Tuercas y tornillos sueltos
Hay momentos en la historia de los países en los que las instituciones (y algunos de sus ciudadanos) dejan de cumplir su función y responsabilidades y pasan a ser piezas sueltas de una maquinaria diseñada para simular normalidad. Venezuela ahora atraviesa uno de esos momentos. La Asamblea Nacional, lejos de actuar como órgano de representación y control, se ha convertido en un instrumento para construir y profundizar, mediante reformas de leyes, una realidad falseada que pretende sustituir el orden constitucional.

TL;DR
- Venezuela atraviesa un momento en el que las instituciones simulan normalidad y las reformas legales buscan falsear la realidad constitucional.
- Lo que se presenta como transición democrática es una mutación controlada del poder, una consolidación del statu quo bajo la apariencia de reformas.
- La injerencia internacional, especialmente de Estados Unidos, ha contribuido a sostener una continuidad con rostro renovado en lugar de restaurar la democracia.
- La Constitución está suspendida en la práctica, con principios fundamentales desplazados por intereses de preservación política.
- La situación actual supera los límites de una falta temporal, y la falta absoluta del cargo presidencial debería derivar en la convocatoria a elecciones libres, exigencia constitucional para una transición legítima.

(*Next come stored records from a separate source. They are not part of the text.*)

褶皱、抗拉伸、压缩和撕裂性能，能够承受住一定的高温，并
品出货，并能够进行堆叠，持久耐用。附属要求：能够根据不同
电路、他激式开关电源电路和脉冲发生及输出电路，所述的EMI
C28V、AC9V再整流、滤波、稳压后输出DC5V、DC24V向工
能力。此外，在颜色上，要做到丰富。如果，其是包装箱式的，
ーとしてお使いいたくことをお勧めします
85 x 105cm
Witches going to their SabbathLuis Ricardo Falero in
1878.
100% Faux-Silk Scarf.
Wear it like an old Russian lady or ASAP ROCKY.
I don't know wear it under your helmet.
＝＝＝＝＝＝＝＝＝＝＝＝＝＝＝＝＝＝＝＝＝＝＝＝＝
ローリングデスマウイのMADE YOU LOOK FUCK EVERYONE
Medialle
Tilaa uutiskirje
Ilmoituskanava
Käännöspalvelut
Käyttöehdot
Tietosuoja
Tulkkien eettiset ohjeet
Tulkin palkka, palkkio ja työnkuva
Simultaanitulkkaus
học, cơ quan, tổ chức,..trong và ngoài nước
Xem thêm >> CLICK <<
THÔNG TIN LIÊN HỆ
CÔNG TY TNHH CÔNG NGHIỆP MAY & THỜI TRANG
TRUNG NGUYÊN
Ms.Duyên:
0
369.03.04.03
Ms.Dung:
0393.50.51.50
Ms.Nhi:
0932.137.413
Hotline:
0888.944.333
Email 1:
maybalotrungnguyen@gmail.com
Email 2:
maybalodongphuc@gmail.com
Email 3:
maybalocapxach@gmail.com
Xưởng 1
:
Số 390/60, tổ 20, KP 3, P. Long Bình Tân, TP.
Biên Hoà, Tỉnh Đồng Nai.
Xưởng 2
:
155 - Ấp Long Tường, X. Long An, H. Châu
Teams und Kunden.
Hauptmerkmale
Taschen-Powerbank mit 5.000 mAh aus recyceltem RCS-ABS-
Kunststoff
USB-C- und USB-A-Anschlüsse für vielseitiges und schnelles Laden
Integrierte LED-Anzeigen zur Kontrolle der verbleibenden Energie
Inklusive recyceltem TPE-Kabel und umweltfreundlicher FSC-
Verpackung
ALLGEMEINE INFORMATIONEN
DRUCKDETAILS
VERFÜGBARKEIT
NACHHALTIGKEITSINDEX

- El cambio esperado por los venezolanos no se está logrando; se consolida el mismo sistema que ha generado arbitrariedades y violaciones de derechos durante 27 años.
- La solución no es la resignación ni la dependencia de soluciones externas, sino que reside en manos de la sociedad venezolana y su Constitución.
- La fuerza de las ideas, la resistencia interna y la capacidad de organización social son factores determinantes para lograr cambios, incluso frente a estructuras rígidas.